Can we really expect our young people to study our Spanish past, which is the closest culture to us, if we indoctrinate them to fear it?

Today, even among us Christians, it is controversial to say that the Spanish Friars brought the belief in Christ to our shores.

My point is that we should refrain from teaching hatred about our Spanish past. Let our people see that there were some positive consequences from it, but not all of it is bad.

Let me name one. Our Christmas period being the longest in the world, is one of them.

What is there to be thankful for? Disputed by many who do not see any positive outcome from our Spanish past. There’s a concept that history is static. Since we started as Filipinos, we have become one all by ourselves.

History, however, is never static. We are the result of our native ancestors’ interaction with history. The key to establishing our national identity is our three centuries of cultural hispanization. As a result of this period, our languages, architecture, arts, writings, costumes, and many other facets of our lives have been deeply influenced.

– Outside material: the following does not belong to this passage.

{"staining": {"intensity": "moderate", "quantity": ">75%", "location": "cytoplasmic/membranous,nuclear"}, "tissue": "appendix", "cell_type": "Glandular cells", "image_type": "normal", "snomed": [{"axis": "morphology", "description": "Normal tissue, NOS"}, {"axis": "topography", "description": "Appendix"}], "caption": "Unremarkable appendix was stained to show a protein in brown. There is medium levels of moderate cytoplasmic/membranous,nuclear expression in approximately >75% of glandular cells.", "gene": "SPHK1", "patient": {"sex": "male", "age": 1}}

Why should we scoff at Spanish language when we have so many words derived from it?

My only point is that our Spanish past deserves an objective examination. 

Peeling layers of an onion. The analogy of peeling layers of onion only to discover nothing inside comes to mind. Instead of trying to obliterate our Spanish heritage, how about studying them impartially?

For example, what is the harm in learning Spanish so we can read our writers in Spanish? Among them is a person whose name we hear from birth to this day, Jose Rizal, long considered one of the great writers in Spanish, not just among us but throughout the world.

All local dramas, including Maria Clara at Ibarra, deserve your support. Madaming trabahador at mga empleyado ang kumikita ng pera sa mga produksyon na tulad into.

It is my hope that one day there will be a change in how period films and dramas are presented about our Spanish past. 

It will take time, but I understand.